• Exercise aim:
In the post about complex trauma and mass movements, who does the text say abused Adolph Hitler?

• Extracted text:
________

Thanks to a Redditor on r/cults for triggering me with an excellent, previous post to dig into and pull this together for this and other uses.
There are indeed a LOT of people in modern day America who were repeatedly neglected, ignored, abandoned, discounted, disclaimed, and rejected, as well as invalidated, confused, betrayed, insulted, criticized, judged, blamed, shamed, ridiculed, embarrassed, humiliated, denigrated, derogated, set up to screw up, victimized, demonized, persecuted, picked on, vilified, dumped on, bullied, gaslighted, scapegoated, emotionally blackmailed and/or otherwise abused by others upon whom they depended for survival in the first few years of life. As well as sexually abused as children and/or KNOW and strongly I-dentify with someone who was.
These people almost always present the symptoms of Complex Post Traumatic Stress Disorder including being stuck in...
a) reactive rage,
c) repetition compulsion (in not-moses's reply to the OP on this thread),
d) reciprocal reactivity with others with whom they disagree or feel victimized by, and
e) righteous victimhood on interpersonal and societal...
Read Eric Hoffer's mid-20th century classic The True Believer, and it becomes self-evident that this is the typical personality of those who jump on board the fast-moving freight trains of such conspiracy-obsessed and plain delusional mass movements as German National Socialism in the 1920s and '30s.
Adolph Hitler was himself the victim of horrid abuse by his awful father, Alois, btw. And Germany at that time was as full of people who'd become accustomed to being the elite of Europe as America full of people who've become accustomed to being the elites of the entire planet.

________

• Supplied records:
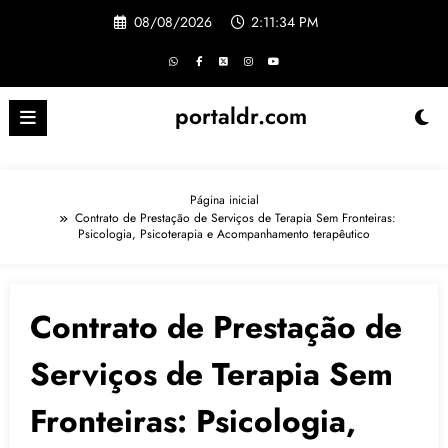
Pular
08/08/2026
2:11:34 PM
para
o
conteúdo
portaldr.com
Página inicial
Contrato de Prestação de Serviços de Terapia Sem Fronteiras:
Psicologia, Psicoterapia e Acompanhamento terapêutico
Contrato de Prestação de
Serviços de Terapia Sem
Fronteiras: Psicologia,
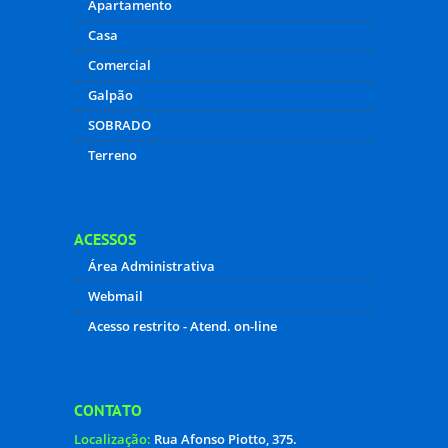
Apartamento
Casa
Comercial
Galpão
SOBRADO
Terreno
ACESSOS
Área Administrativa
Webmail
Acesso restrito - Atend. on-line
CONTATO
Localização:
Rua Afonso Piotto, 375.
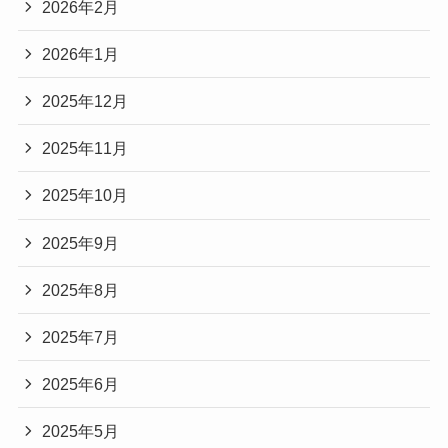
2026年2月
2026年1月
2025年12月
2025年11月
2025年10月
2025年9月
2025年8月
2025年7月
2025年6月
2025年5月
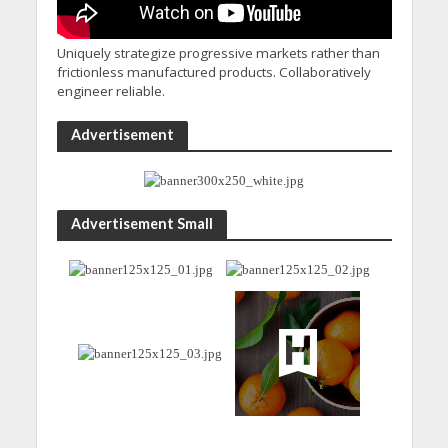
Uniquely strategize progressive markets rather than
frictionless manufactured products. Collaboratively
engineer reliable.
Advertisement
Advertisement Small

________

• Your response:
His father, Alois.